ウォーターボーディング?

アメリカでは「対テロ戦争」の拘束者の取り扱いと裁判に関する法案が上院で可決された(参照)。この法案の帰結は正直まだよくわからない。habeas corpus請求権の制限など、裁判に関連する部分のほうが議論を呼んでいる。また、法案の改正に努めた共和党のマケイン上院議員は、ウォーターボーディングなどの苛酷な尋問は不可能になったというが、その点は明確ではないとの声もある。どちらかというと今までに行った強化尋問や特別引き渡しを正当化する意味合いが強いのかもしれない。
いわゆる強化尋問(enhanced interrogation)では6つのテクニックが用いられた。そのうちの5つは「腹部を平手で打つ」、「水を飲ませて裸で立たせる」など一読してわかる内容だったが、よくわからないのがウォーターボーディングというものだった。

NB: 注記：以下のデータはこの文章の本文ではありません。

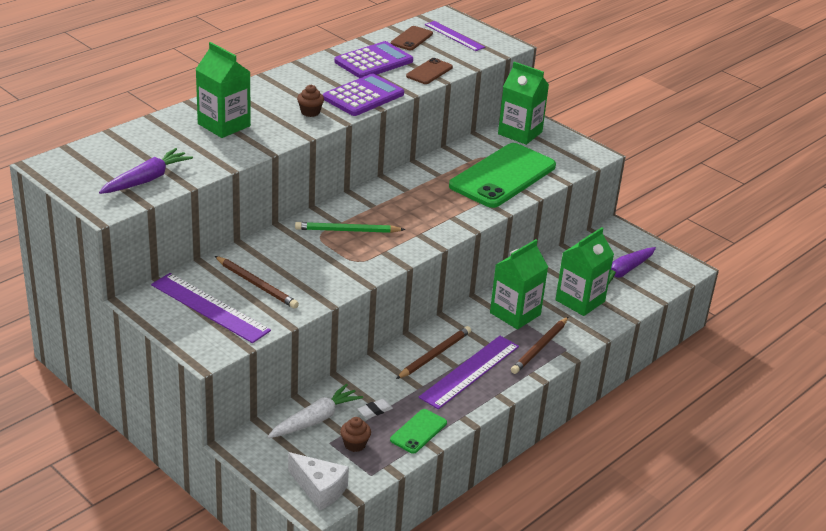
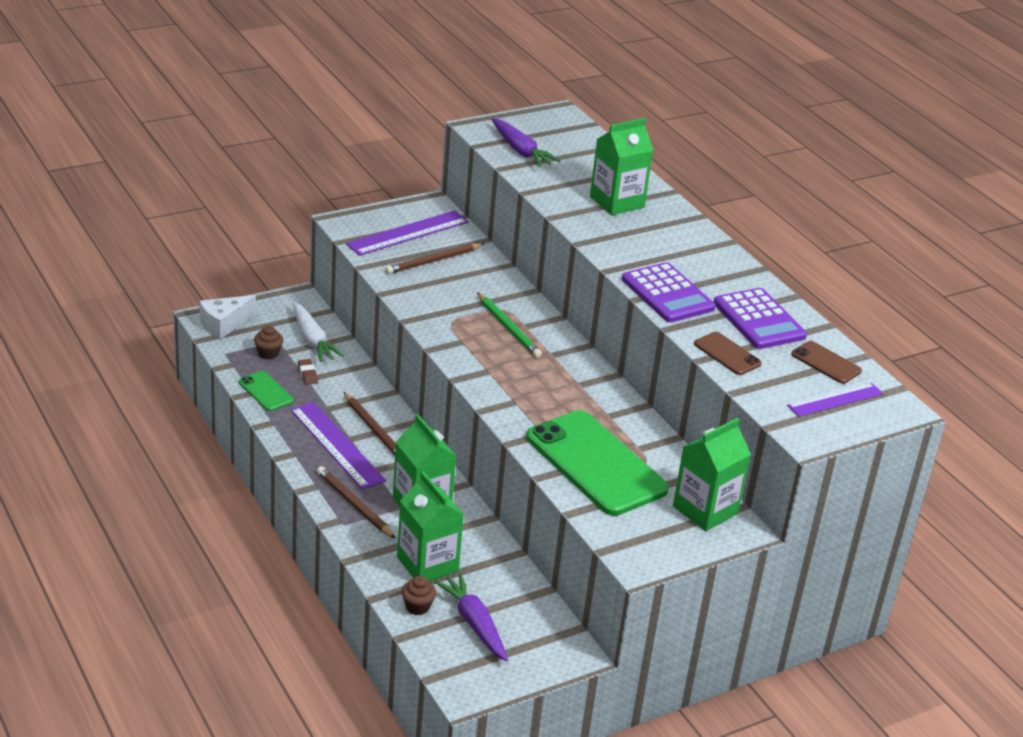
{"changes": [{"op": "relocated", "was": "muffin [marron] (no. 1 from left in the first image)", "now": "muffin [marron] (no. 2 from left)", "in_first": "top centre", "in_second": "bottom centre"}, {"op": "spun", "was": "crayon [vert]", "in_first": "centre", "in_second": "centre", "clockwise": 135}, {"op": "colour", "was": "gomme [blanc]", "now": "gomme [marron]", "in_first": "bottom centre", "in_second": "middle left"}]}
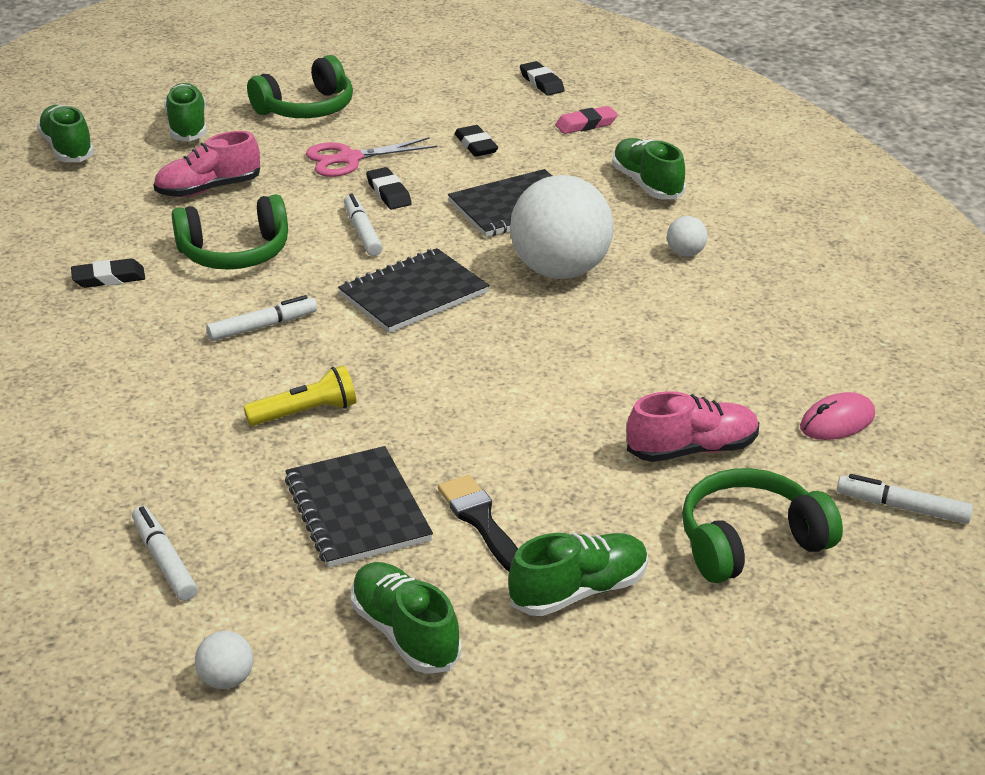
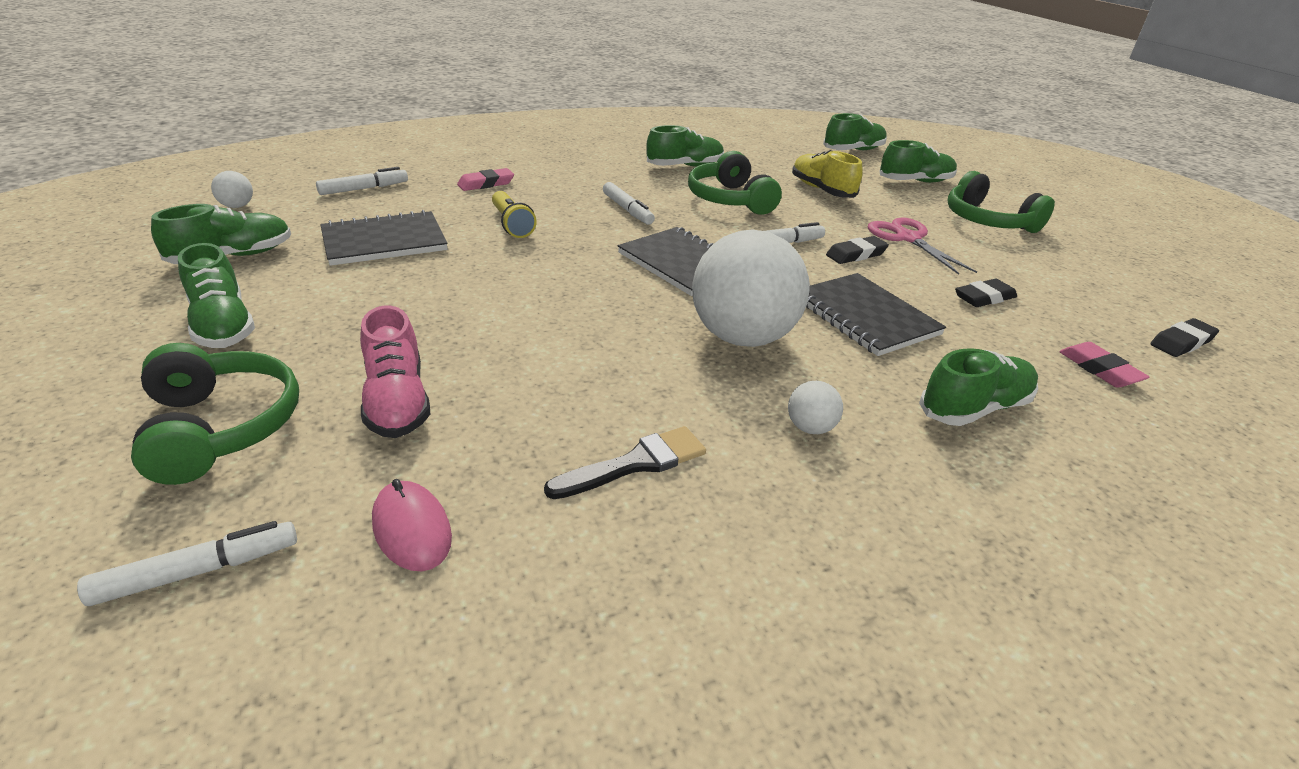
{"changes": [{"op": "colour", "was": "chaussure [rose] (no. 1 from left)", "now": "chaussure [jaune]", "in_first": "top left", "in_second": "top centre"}, {"op": "exchanged", "was": "gomme [noir] (no. 1 from left)", "now": "chaussure [vert] (no. 3 from left)", "in_first": "middle left", "in_second": "top centre"}, {"op": "spun", "was": "feutre [blanc] (no. 4 from left in the first image)", "in_first": "middle right", "in_second": "bottom left", "clockwise": 45}, {"op": "relocated", "was": "pinceau [noir]", "in_first": "bottom centre", "in_second": "centre"}, {"op": "appeared", "now": "gomme [rose] (no. 1 from left)", "in_second": "top centre"}]}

6.ウォーター・ボーディング:囚人は傾斜のついたボードの上に縛られ、足はあげられ、頭は足より低い位置におかれる。セロファンが囚人の顔に巻かれ、その上に水が注がれる。これにより不可避的に催吐反射が起って、溺死するのではないかという恐怖が沸き上がり、この処置をやめてくれるようほとんどすぐに懇願する結果となる。
正直に言って、それほど大したことないんじゃないか……と自分は考えていた。
トゥオル・スレン博物館の写真から判断すると、クメール・ルージュの考えは違うようだ。

拷問は有効か?

ところで、たとえ道徳的判断を抜きにしても、そもそも拷問で引き出した情報はどれほど役に立つのかという実際的な疑問がある。情報が役にも立たないなら、"Ticking Bomb situation"*1のようなアクロバットな議論は、そう、単なる知的アクロバットにすぎないわけだ。
この点にかんしては、FBIの捜査官やCIAの元エージェントたちからも疑問があがっている。拷問を受ける者は苦痛を終わらせるために拷問者の望みどおりどんなことでも言うからである。FBIはもっと長い時間をかけ、対象とのあいだに個人的な関係を築いていく手法が有効であると考えている。拷問はクメール・ルージュが目的としたように、「告白」を引き出すのには使えるだろう。「おまえは共産主義者のスパイか?」「米帝の手先か?」「魔女か?」のような質問に首を肯かせる目的には役に立つ。だが、それを基に行動できるような信頼性のある情報を引き出せるかについては疑問が残るという。
実際すでに惨憺たる失敗例がある。アルカイダの幹部Ibn al Shaykh al Libiの事例である。Al Libiは上述のウォーターボーディングを含む一連の「強化尋問」を適用され、アルカイダのメンバーがイラクで爆弾製作や化学兵器使用の訓練を受けていると「告白」した。この情報はイラクアルカイダの繋がりを示す最重要の論拠の1つとして、米政府高官に繰り返し使用された。だが、この告白はまったくのでまかせであり、イラクアルカイダに繋がりは無かった。2004年2月に出されたCIAの報告書では、Al Libiは告白を撤回したと述べられている。
 ただ、Al Libiの事例は情報機関の失敗というよりも、もっと深いレベルの問題かもしれない。米上院情報特別委員会の報告によれば、国防情報局(DIA)は2002年2月の段階でal Libiの情報に詳細が欠けている点を指摘、信頼性は低いと評価している。それどころか、al Libiはアメリカにイラクを攻撃させるため、尋問者をミスリードしようとしている可能性すら考慮されている。だが、2003年にDIAも作成段階で協力したCIAの報告書では、そうした評価は考慮されず、al Libbiの情報は信頼できると書かれている。理由は不明である。

*1:「爆弾がカチカチ鳴って爆発寸前」みたいな、一般市民の命が多数懸かっている状況では拷問も正当化されうるという議論。